The myth that adding more houseing will make ANYTHING beter is just a myth made by people that build and rent housing! Stop dumping a City in my town! If you want to live in a city, move to one! Don't destroy my town with your social experements to try to prove a theory that has been disproven all over the world!

The very best thing Google could do for Mountain View is move to San Francisco or San Jose or any other CITY before they destroy our town with their growth.


Posted by Christopher Chiang, a resident of North Whisman
on Mar 10, 2014 at 4:55 pm

If every nearby town refused to build housing, people will be pushed to drive further, live further beyond their means, or pack into existing housing and surrounding infrastructure not designed for high density.

By ignoring housing, the problem doesn't disappear, it just manifests itself in traffic, stress, and secretly packed housing among existing supply. How are those manifestations any better for -our- town?

Hoping for that Google will leave just creates a new set of more severe problems. Anyone been to a town hit with underwater mortgages, vacant offices, and high unemployment?

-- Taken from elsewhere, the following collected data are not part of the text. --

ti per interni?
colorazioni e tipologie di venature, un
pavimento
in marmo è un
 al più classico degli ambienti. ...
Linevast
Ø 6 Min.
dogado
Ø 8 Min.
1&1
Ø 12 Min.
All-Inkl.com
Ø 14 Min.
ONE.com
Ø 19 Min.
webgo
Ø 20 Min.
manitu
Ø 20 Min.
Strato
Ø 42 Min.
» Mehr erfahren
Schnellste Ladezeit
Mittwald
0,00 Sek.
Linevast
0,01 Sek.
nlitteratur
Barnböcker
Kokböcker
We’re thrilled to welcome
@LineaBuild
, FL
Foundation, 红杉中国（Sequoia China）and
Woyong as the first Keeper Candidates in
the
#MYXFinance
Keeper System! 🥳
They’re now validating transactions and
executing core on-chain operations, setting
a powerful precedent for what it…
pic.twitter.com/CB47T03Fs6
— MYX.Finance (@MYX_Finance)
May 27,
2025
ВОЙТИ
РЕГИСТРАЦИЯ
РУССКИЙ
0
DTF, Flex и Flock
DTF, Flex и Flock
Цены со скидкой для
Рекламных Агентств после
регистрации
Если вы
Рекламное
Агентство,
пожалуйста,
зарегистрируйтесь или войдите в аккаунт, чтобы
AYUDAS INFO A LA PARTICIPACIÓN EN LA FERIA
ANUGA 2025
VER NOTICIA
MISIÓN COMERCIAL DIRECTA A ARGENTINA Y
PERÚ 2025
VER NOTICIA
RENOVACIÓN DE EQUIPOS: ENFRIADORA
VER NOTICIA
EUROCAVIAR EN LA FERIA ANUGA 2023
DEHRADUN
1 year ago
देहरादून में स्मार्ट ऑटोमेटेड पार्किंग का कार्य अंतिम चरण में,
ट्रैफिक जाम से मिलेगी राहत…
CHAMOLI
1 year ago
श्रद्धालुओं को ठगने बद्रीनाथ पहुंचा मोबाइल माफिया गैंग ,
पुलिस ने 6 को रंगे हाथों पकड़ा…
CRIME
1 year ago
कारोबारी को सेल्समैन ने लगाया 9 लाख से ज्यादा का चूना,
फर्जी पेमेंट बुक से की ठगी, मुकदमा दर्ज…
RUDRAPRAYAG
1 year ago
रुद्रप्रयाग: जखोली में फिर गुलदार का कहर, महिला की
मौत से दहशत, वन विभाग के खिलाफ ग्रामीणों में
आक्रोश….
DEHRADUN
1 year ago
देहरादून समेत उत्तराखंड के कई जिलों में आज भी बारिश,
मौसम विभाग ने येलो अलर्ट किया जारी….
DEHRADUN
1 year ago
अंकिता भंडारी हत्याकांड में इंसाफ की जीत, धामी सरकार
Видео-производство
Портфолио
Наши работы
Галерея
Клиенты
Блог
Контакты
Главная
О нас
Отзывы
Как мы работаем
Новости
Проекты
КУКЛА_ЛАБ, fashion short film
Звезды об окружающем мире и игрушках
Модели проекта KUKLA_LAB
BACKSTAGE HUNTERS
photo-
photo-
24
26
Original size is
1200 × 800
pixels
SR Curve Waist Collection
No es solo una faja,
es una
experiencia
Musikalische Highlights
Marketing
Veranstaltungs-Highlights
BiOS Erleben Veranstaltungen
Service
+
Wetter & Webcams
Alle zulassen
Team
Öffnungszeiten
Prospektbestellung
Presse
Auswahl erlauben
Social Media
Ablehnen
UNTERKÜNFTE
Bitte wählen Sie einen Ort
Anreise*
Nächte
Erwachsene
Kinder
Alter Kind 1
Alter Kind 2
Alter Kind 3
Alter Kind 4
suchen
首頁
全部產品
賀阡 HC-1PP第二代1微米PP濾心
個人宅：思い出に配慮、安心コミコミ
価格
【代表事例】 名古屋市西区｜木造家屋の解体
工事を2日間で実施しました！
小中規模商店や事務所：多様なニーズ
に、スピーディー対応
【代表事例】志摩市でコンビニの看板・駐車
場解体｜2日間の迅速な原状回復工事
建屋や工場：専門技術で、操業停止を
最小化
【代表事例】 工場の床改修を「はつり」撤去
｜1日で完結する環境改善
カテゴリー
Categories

Want to prevent extra traffic from housing in North Bayshore? Just don't build parking/or making parking costly in any new development. Unlike the rest of Mountain View, where that just severely impacts the adjacent neighborhood, North the 101, that's not a problem. It's not like someone will park their car on the other side of the 101. Better yet, allow development conditional to private investments in mass transit infrastructure finally connecting North Bayshore to Caltrains/VTA.

Even better yet, those who would live under such car restrictions could take advantage of biking to work on the Baylands bike paths if they weren't local. The most beautiful part of our town by the water is surrounded by offices, while we live in a sea of concrete.

We innovate all type of solutions in our life, yet we continue to view urban planning in the 20th century suburban context (big house, drive to work) that sits on a carbon footprint unconscionable for the 21st century.